--- START ---

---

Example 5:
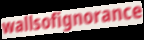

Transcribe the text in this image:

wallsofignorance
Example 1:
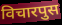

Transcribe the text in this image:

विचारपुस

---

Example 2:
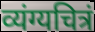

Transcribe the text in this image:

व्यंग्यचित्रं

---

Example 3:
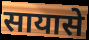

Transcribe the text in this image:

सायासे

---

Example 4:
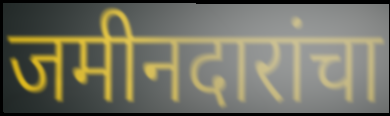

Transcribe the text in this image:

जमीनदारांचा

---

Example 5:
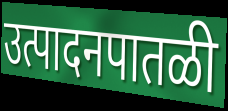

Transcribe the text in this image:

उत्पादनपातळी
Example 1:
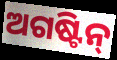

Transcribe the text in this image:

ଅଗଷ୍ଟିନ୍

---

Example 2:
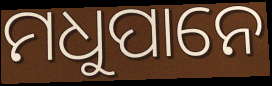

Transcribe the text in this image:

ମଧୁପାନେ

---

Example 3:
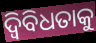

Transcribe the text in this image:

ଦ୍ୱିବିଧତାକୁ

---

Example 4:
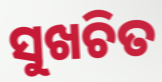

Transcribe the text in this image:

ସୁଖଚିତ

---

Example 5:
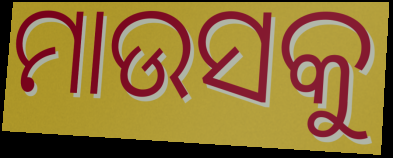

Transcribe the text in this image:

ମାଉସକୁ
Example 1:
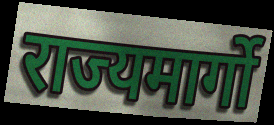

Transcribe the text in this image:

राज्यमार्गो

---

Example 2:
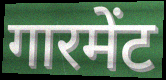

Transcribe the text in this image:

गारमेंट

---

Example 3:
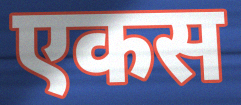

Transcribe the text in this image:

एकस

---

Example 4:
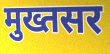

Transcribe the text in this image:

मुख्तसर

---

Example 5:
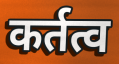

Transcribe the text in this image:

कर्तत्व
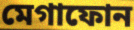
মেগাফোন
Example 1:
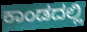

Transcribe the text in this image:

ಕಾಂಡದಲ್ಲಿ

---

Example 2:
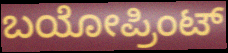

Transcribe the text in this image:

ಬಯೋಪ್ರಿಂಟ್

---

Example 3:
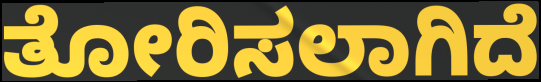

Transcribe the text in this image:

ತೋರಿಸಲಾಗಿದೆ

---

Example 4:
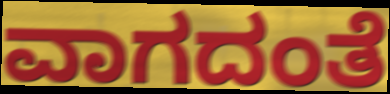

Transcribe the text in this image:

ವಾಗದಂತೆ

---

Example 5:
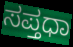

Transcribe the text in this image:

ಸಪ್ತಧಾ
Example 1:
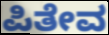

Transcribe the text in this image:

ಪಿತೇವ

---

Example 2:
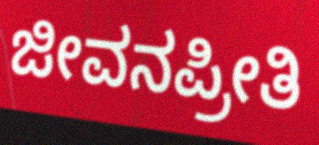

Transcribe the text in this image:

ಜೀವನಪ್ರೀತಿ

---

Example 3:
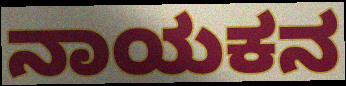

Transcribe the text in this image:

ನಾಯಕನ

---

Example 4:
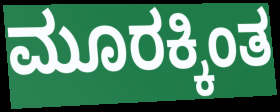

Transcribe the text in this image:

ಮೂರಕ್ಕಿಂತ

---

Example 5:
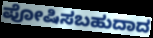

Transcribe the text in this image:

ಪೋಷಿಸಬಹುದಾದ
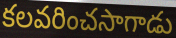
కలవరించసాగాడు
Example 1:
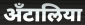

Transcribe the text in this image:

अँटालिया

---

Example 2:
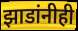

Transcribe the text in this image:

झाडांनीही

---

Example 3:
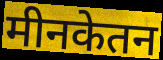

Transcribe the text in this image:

--- END ---

> _What is needed_: Reproduce the preceding material exactly, skipping pictures.

> _Response_:
---

Example 5:

Transcribe the text in this image:

wallsofignorance
Example 1:

Transcribe the text in this image:

विचारपुस

---

Example 2:

Transcribe the text in this image:

व्यंग्यचित्रं

---

Example 3:

Transcribe the text in this image:

सायासे

---

Example 4:

Transcribe the text in this image:

जमीनदारांचा

---

Example 5:

Transcribe the text in this image:

उत्पादनपातळी
Example 1:

Transcribe the text in this image:

ଅଗଷ୍ଟିନ୍

---

Example 2:

Transcribe the text in this image:

ମଧୁପାନେ

---

Example 3:

Transcribe the text in this image:

ଦ୍ୱିବିଧତାକୁ

---

Example 4:

Transcribe the text in this image:

ସୁଖଚିତ

---

Example 5:

Transcribe the text in this image:

ମାଉସକୁ
Example 1:

Transcribe the text in this image:

राज्यमार्गो

---

Example 2:

Transcribe the text in this image:

गारमेंट

---

Example 3:

Transcribe the text in this image:

एकस

---

Example 4:

Transcribe the text in this image:

मुख्तसर

---

Example 5:

Transcribe the text in this image:

कर्तत्व
মেগাফোন
Example 1:

Transcribe the text in this image:

ಕಾಂಡದಲ್ಲಿ

---

Example 2:

Transcribe the text in this image:

ಬಯೋಪ್ರಿಂಟ್

---

Example 3:

Transcribe the text in this image:

ತೋರಿಸಲಾಗಿದೆ

---

Example 4:

Transcribe the text in this image:

ವಾಗದಂತೆ

---

Example 5:

Transcribe the text in this image:

ಸಪ್ತಧಾ
Example 1:

Transcribe the text in this image:

ಪಿತೇವ

---

Example 2:

Transcribe the text in this image:

ಜೀವನಪ್ರೀತಿ

---

Example 3:

Transcribe the text in this image:

ನಾಯಕನ

---

Example 4:

Transcribe the text in this image:

ಮೂರಕ್ಕಿಂತ

---

Example 5:

Transcribe the text in this image:

ಪೋಷಿಸಬಹುದಾದ
కలవరించసాగాడు
Example 1:

Transcribe the text in this image:

अँटालिया

---

Example 2:

Transcribe the text in this image:

झाडांनीही

---

Example 3:

Transcribe the text in this image:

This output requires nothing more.